Sometimes, when people ask me what I do for a living, that’s my answer: “I confuse people for money.”
“Why would anyone do that, pay you to confuse them?” Well, because I don’t just deliver any old confusion that leaves you helpless and, well, confused, but I help to get you to the fruitful state of “confused but on a higher level”.
I have been thinking a lot about why I think confusion can be a good thing (and why most people think confusion is bad and should be avoided by all means in a professional setting). You are not confused when everything is in the place where it belongs, when you know what you have to do, to believe and to say. And a lot of people and organisations like this feeling of “everything in place” so much, that they won’t change anything, no matter how fast the world around them is moving and transforming. The more the world outside bombards you with new demands, the more important it is, to keep everything inside in the neat and usual order.
However, what gives you stability for a while, can make you so immobile that in the end you break under the heavy load of changes, because you have developed no flexibility to adapt to them.
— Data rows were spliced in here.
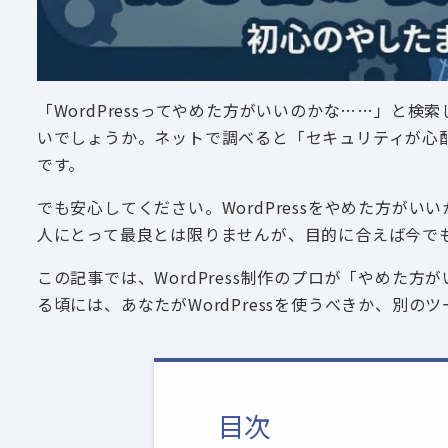
「WordPressってやめた方がいいのかな……」と
いでしょうか。ネットで調べると「セキュリティが心
です。
でも安心してください。WordPressをやめた方が
人にとって最良とは限りませんが、目的に合えば今で
この記事では、WordPress制作のプロが「やめた
る頃には、あなたがWordPressを使うべきか、別
目次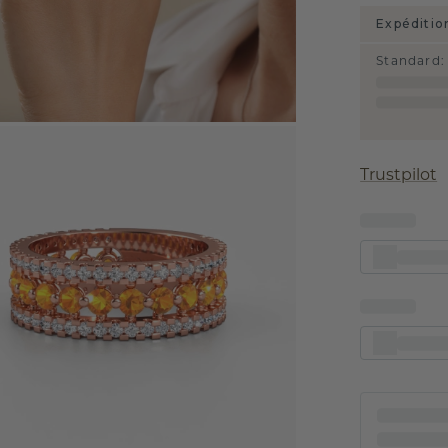
Expéditio
Standard
:
Trustpilot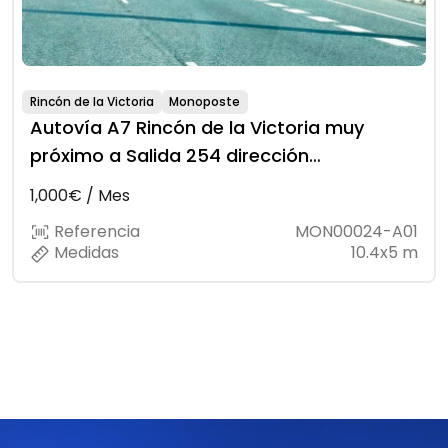
Rincón de la Victoria
Monoposte
Autovía A7 Rincón de la Victoria muy
próximo a Salida 254 dirección
Málaga/Almería
1,000€ / Mes
Referencia
MON00024-A01
Medidas
10.4x5 m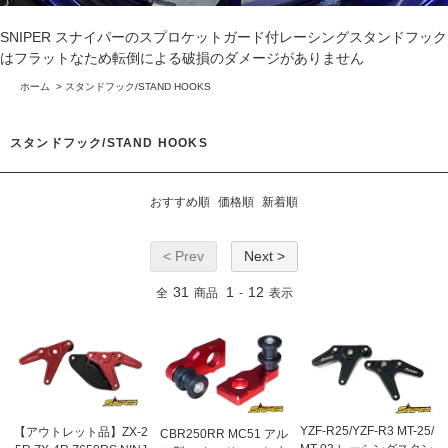
SNIPER スナイパーのスプロケットガード付レーシングスタンドフック
はフラットなため転倒による破損のダメージがありません
ホーム
>
スタンドフック/STAND HOOKS
スタンドフック/STAND HOOKS
おすすめ順
価格順
新着順
< Prev
Next >
31
1
12
全
商品
-
表示
YZF-R25/YZF-R3 MT-25/
【アウトレット品】ZX-2
CBR250RR MC51 アル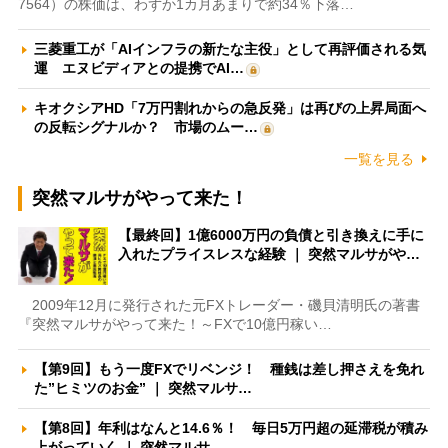
7564）の株価は、わずか1カ月あまりで約34％下落…
三菱重工が「AIインフラの新たな主役」として再評価される気
運 エヌビディアとの提携でAI…
キオクシアHD「7万円割れからの急反発」は再びの上昇局面へ
の反転シグナルか？ 市場のムー…
一覧を見る
突然マルサがやって来た！
【最終回】1億6000万円の負債と引き換えに手に
入れたプライスレスな経験 ｜ 突然マルサがや…
2009年12月に発行された元FXトレーダー・磯貝清明氏の著書
『突然マルサがやって来た！～FXで10億円稼い…
【第9回】もう一度FXでリベンジ！ 種銭は差し押さえを免れ
た”ヒミツのお金” ｜ 突然マルサ…
【第8回】年利はなんと14.6％！ 毎日5万円超の延滞税が積み
上がっていく ｜ 突然マルサ…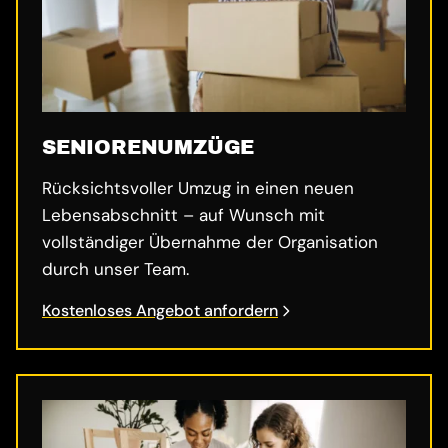
SENIORENUMZÜGE
Rücksichtsvoller Umzug in einen neuen
Lebensabschnitt – auf Wunsch mit
vollständiger Übernahme der Organisation
durch unser Team.
Kostenloses Angebot anfordern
Confusion is the puzzled realization: “Maybe the world is completely different from how I thought it was. Maybe my organisation works in ways, that I don’t even start to understand. Did I have it completely wrong?” That’s a painful feeling. The more you like security, the longer you have believed one thing, the more painful this is. But once this confusion sets in and you admit that you might not know it all, you have opened the door to learning new things about the world that you cannot even foresee. It’s not the kind of learning that follows a set curriculum, where some teacher pours well known facts about the world into your brain. You opened the door. Now let’s see who comes in and what they bring.
Drawing network maps with groups is one way to do this, because most people have strong beliefs about how the social settings they work in are structured. You can feel the amount of agitation in a group rising when they realize that other people disagree and that they are basically not talking about hard facts but about perceptions. While arguing about individual links, everyone learns a lot of details about the actual flows within the network and that’s great. But I think for a lot of participants the change of perspective and the confusion that it leads to is the more productive power.
Does this make sense? Do you have examples of constructive confusion? If so, what do you do, to confuse people?